As the yuan inches closer to the psychologically important level of seven per dollar amid rising trade tensions with the US, the People’s Bank of China (PBoC) governor told Bloomberg in an exclusive interview that the Chinese currency is at a “reasonable and equilibrium level”.
“The yuan’s volatility is normal,” Yi said yesterday in Bali, Indonesia, on the sidelines of the International Monetary Fund (IMF) and World Bank’s meetings. “The currency has a flexible exchange-rate mechanism, which now shows two-way fluctuation.”
“For the full year, the yuan will stay in a reasonable range against the backdrop of an appreciating dollar,” he said.
Yi’s comments come days before US Treasury Secretary Steven Mnuchin is set to release a report in which he could label China as a currency manipulator and as a trade dispute between the world’s two biggest economies shows no signs of abating. The tariff war is weighing on investor sentiment, prompting a sell-off in financial markets last week, and undermining the outlook for global growth, which the IMF downgraded for the first time in two years.

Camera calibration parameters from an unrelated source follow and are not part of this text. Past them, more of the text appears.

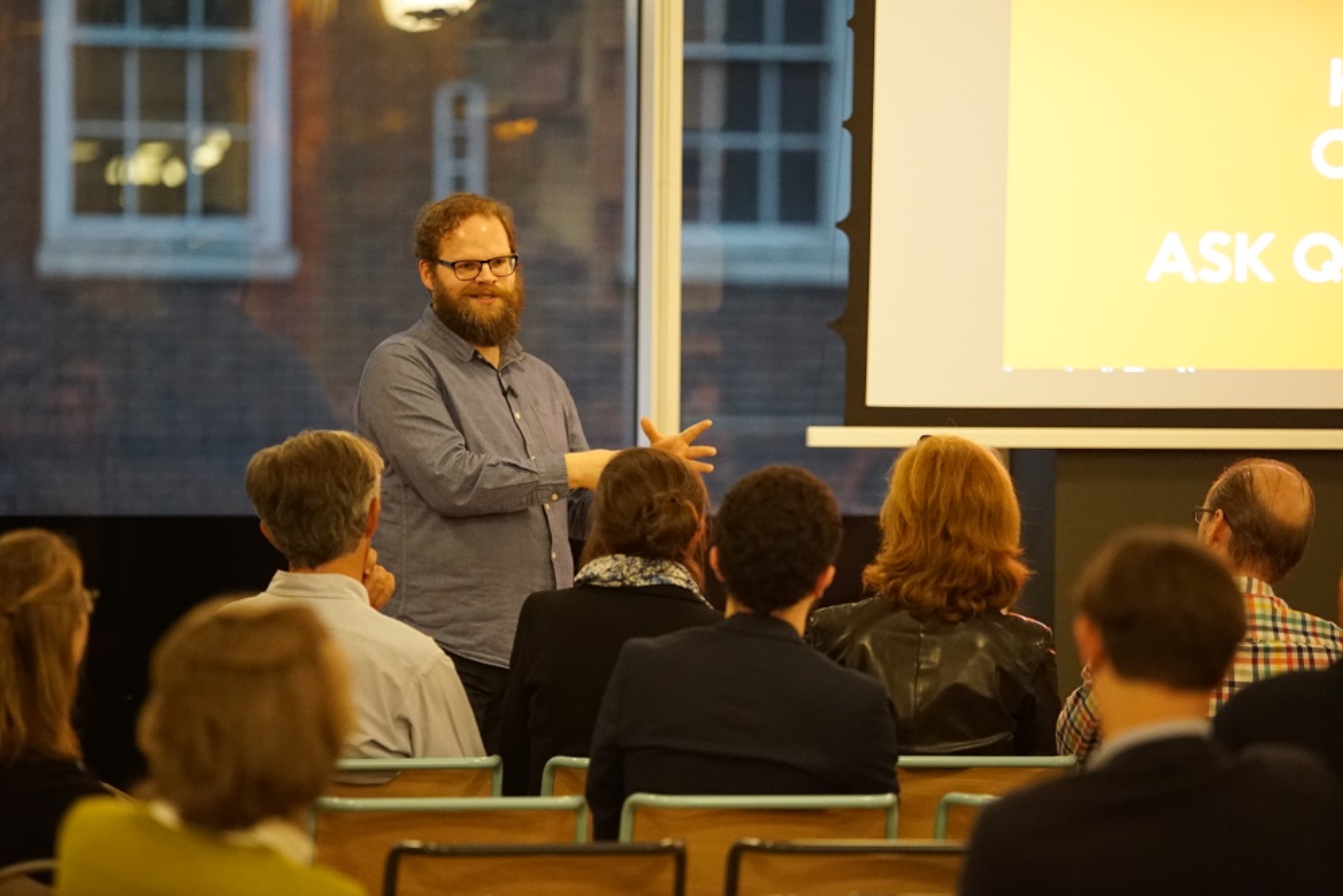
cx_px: 672
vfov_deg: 6.9
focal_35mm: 200
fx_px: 7462
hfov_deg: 10.3
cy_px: 448
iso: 8000
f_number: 2.8
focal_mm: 200
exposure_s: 1/250
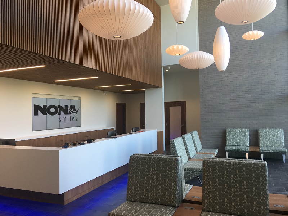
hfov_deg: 61.7
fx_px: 241
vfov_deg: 48.2
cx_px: 144
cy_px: 108
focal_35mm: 29
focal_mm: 4.15
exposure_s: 1/60
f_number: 2.2
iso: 25
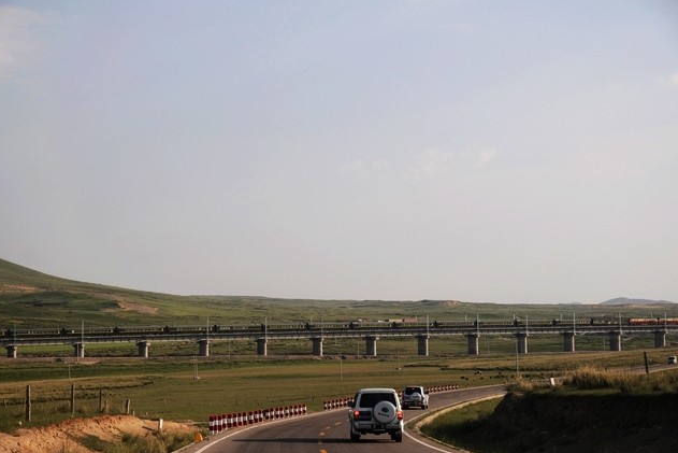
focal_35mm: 79
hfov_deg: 25.7
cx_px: 335
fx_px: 1488
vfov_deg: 17.3
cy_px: 226
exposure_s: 1/1000
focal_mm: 52
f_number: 6.3
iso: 200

Yi said he had “very good talks” with Mnuchin in Bali, without elaborating.
In a key policy report in August, the PBoC referred to a “bottom-line mindset” in its currency policy. Yi explained yesterday that this means “we have to think thoroughly about all sorts of risks, prepare for the rainy days and for the worst scenario”.
For now, the exchange rate is “relatively stable” and the yuan “is strong among developed countries and developing countries,” he said. The strong dollar and interest-rate hikes by the US Federal Reserve have made conditions “a little tight” and “capital has been flowing out of some developing nations,” he said.
The yuan has tumbled more than 9% against the dollar in the past six months, making it one of Asia’s worst performers, on the back of tighter US monetary policy and a worsening domestic outlook.
“China is, in fact, in a very good situation, with the overall volatility not big,” he said, adding the fluctuation is “basically similar” to the currencies in developed nations and much smaller than those in developing economies.
“Economic growth, employment, inflation and the two-way fluctuation of the yuan are within reasonable range,” he said.
On monetary policy, Yi reiterated that the stance is “prudent and neutral”.
“China’s monetary policy needs to consider international factors, but our principle is to prioritise domestic conditions when plotting monetary policy,” he said.
Yi took over as governor in March as the central bank shifted to a more growth-focused path, with four reductions in the reserve ratio this year and additional measures to funnel credit to businesses.
“Over the last few days, I’ve talked to more than a dozen countries,” Yi said on an international banking seminar panel hosted by the Group of 30. “They all felt the negative impact on their economy” from the trade war, he said.
Yi told delegates at the seminar the nation is seeking to solve trade tensions with the US constructively and will continue to open up its services industry, especially the finance sector. Even so, China is preparing for a protracted conflict, he said.
Yi said China’s current-account surplus has been narrowing over the years and will likely drop below 1% of GDP this year. There are parts of trade between China and the US that aren’t being reflected in the data, such as US subsidiary companies that produce and sell in China, he said on the panel.
In a statement, Yi said China won’t use the currency as a tool to deal with the trade conflicts, with authorities continuing to let the market determine the exchange rate.